## Records supplied
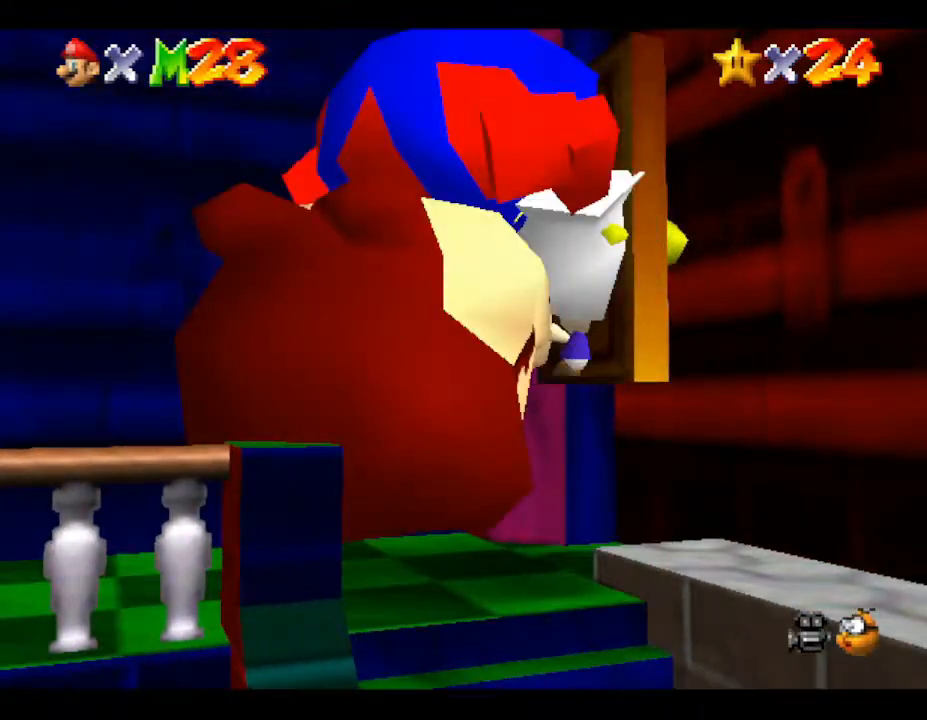
{"buttons": ["A"], "left_stick": "center", "events": [[250, "B", "up"], [433, "A", "down"]]}
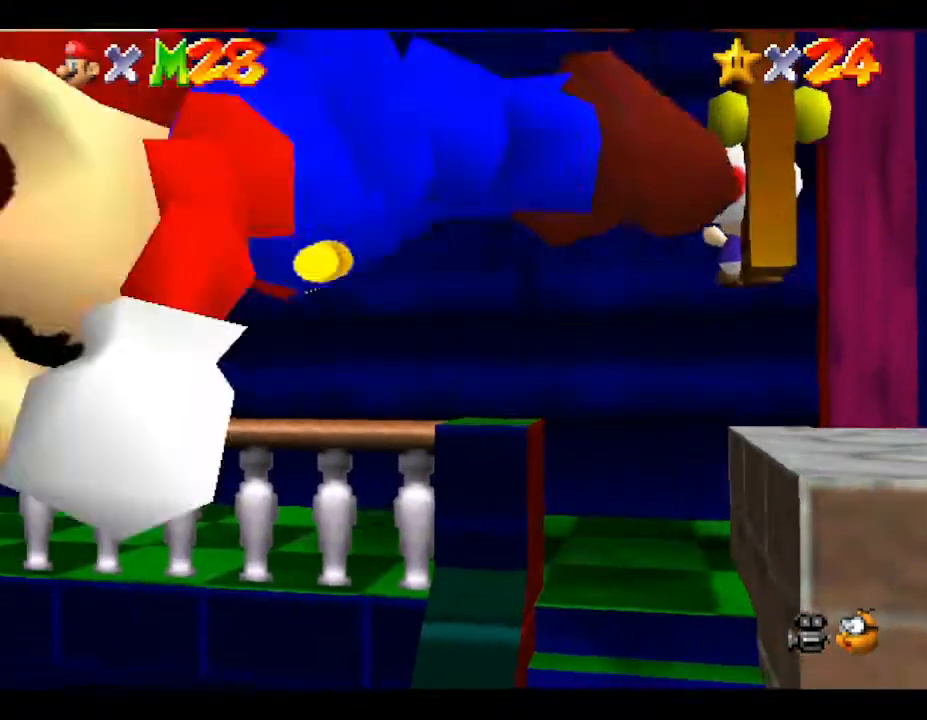
{"buttons": ["A"], "left_stick": "center", "events": [[217, "A", "up"], [367, "A", "down"]]}
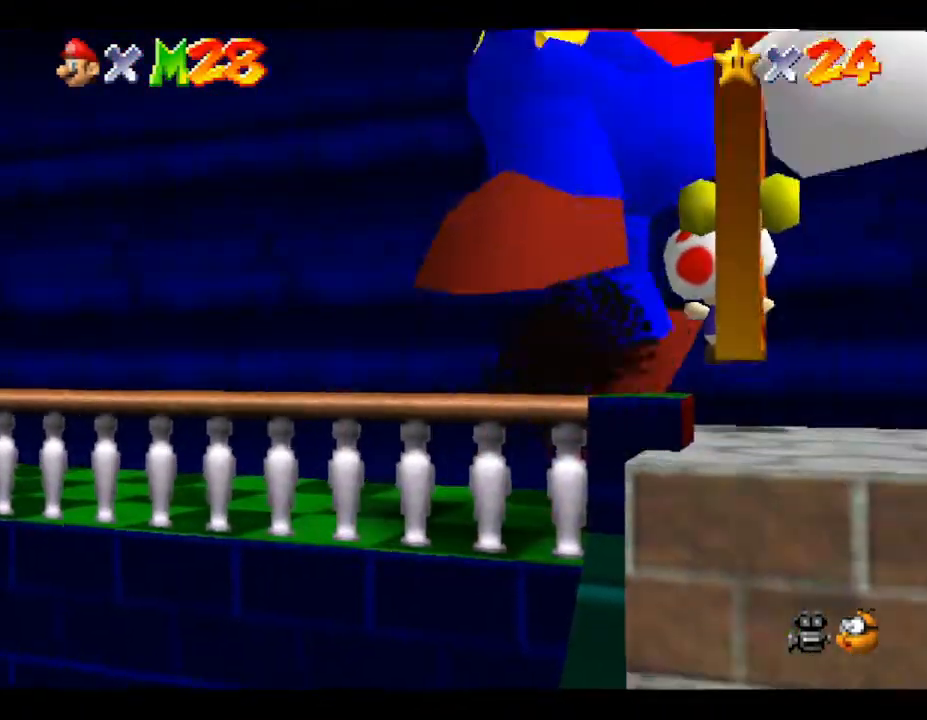
{"buttons": ["B"], "left_stick": "center", "events": [[150, "A", "up"], [483, "B", "down"]]}
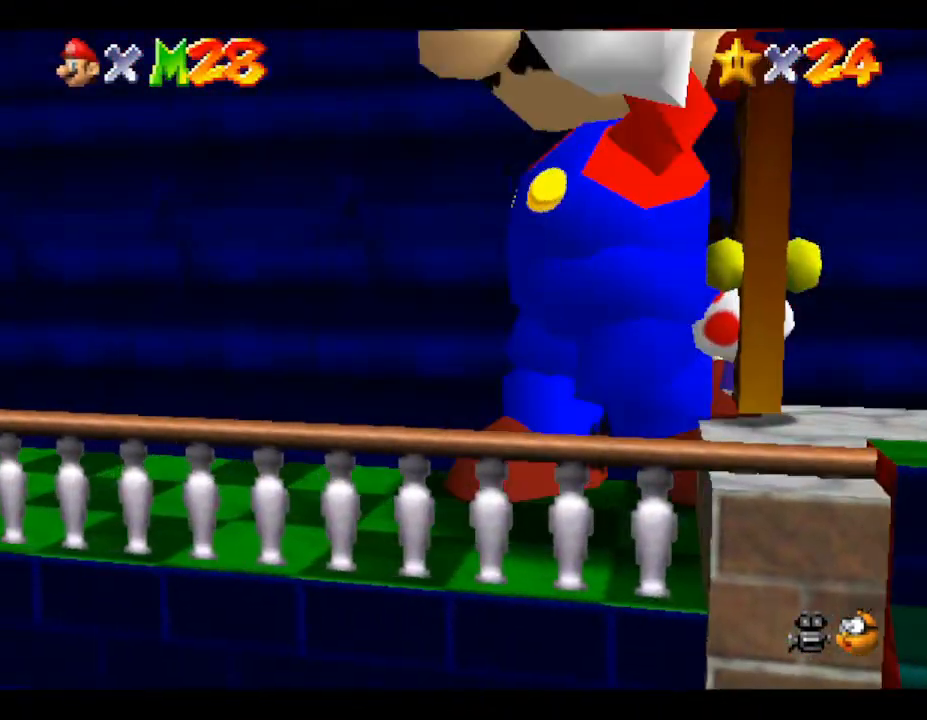
{"buttons": [], "left_stick": "center", "events": [[33, "B", "up"], [167, "A", "down"], [367, "A", "up"]]}
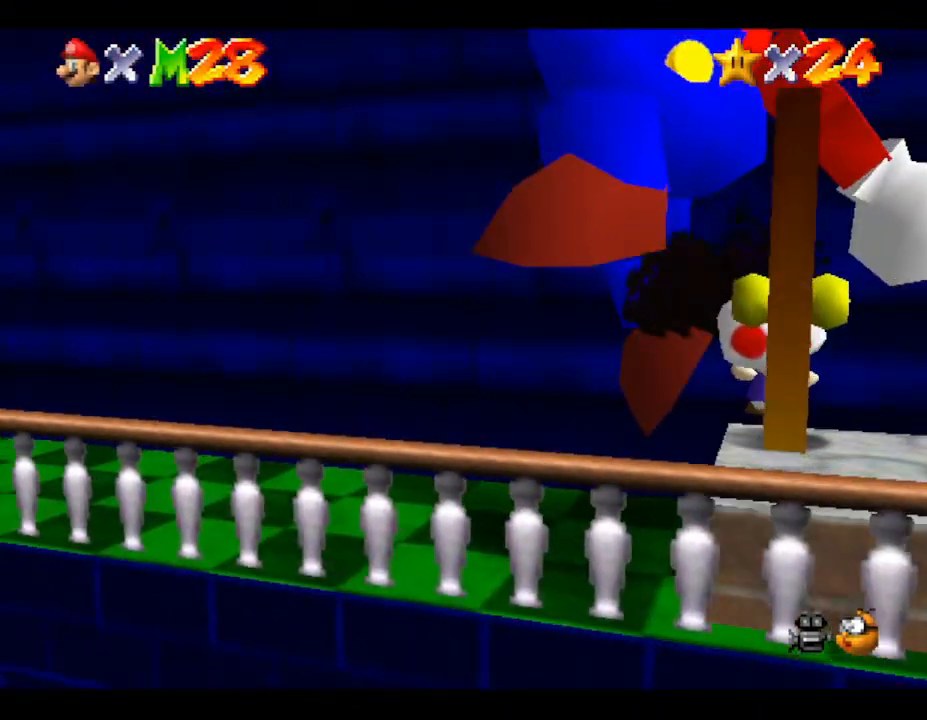
{"buttons": ["A"], "left_stick": "center", "events": [[433, "A", "down"]]}
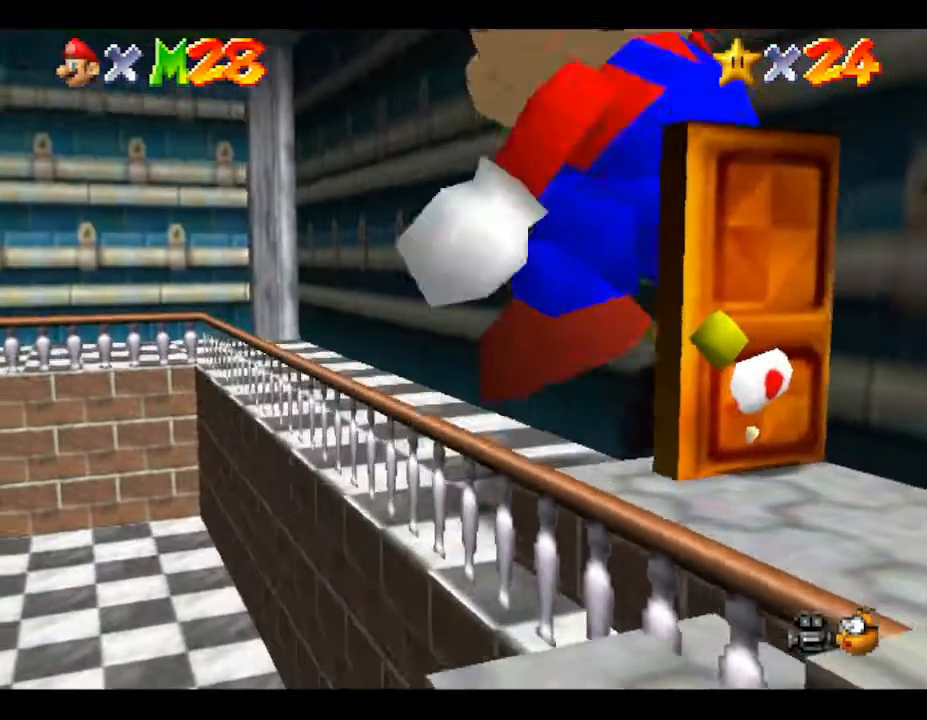
{"buttons": [], "left_stick": "center", "events": [[300, "A", "up"]]}
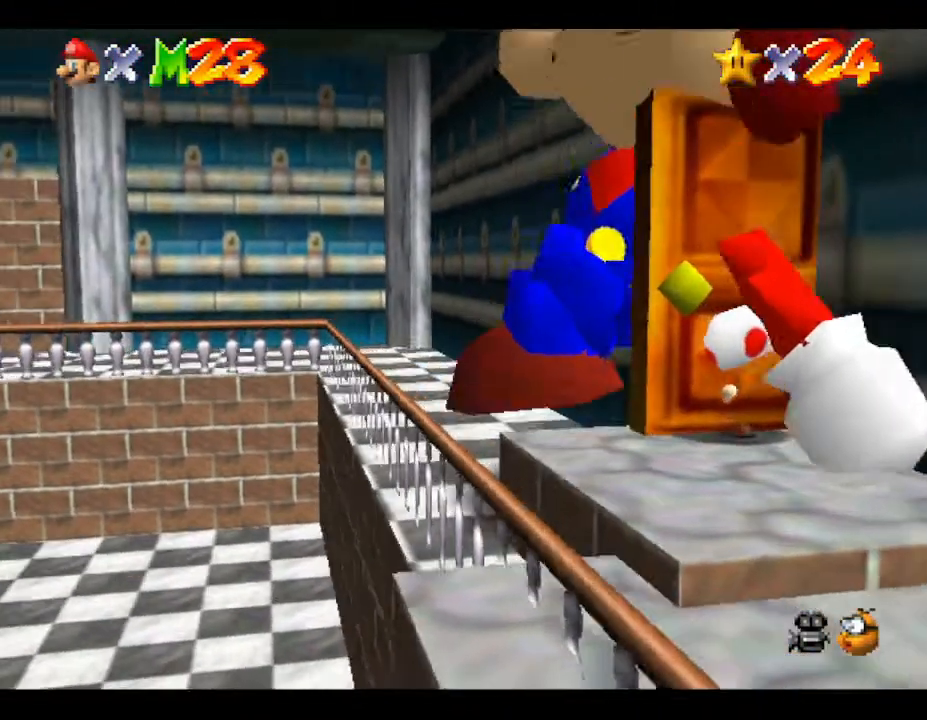
{"buttons": [], "left_stick": "center", "events": [[100, "A", "down"], [317, "A", "up"]]}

## Exercise
The copy you produce must hold all the records above exactly and none of their pictures.

## Problem solution
{"buttons": ["A"], "left_stick": "center", "events": [[250, "B", "up"], [433, "A", "down"]]}
{"buttons": ["A"], "left_stick": "center", "events": [[217, "A", "up"], [367, "A", "down"]]}
{"buttons": ["B"], "left_stick": "center", "events": [[150, "A", "up"], [483, "B", "down"]]}
{"buttons": [], "left_stick": "center", "events": [[33, "B", "up"], [167, "A", "down"], [367, "A", "up"]]}
{"buttons": ["A"], "left_stick": "center", "events": [[433, "A", "down"]]}
{"buttons": [], "left_stick": "center", "events": [[300, "A", "up"]]}
{"buttons": [], "left_stick": "center", "events": [[100, "A", "down"], [317, "A", "up"]]}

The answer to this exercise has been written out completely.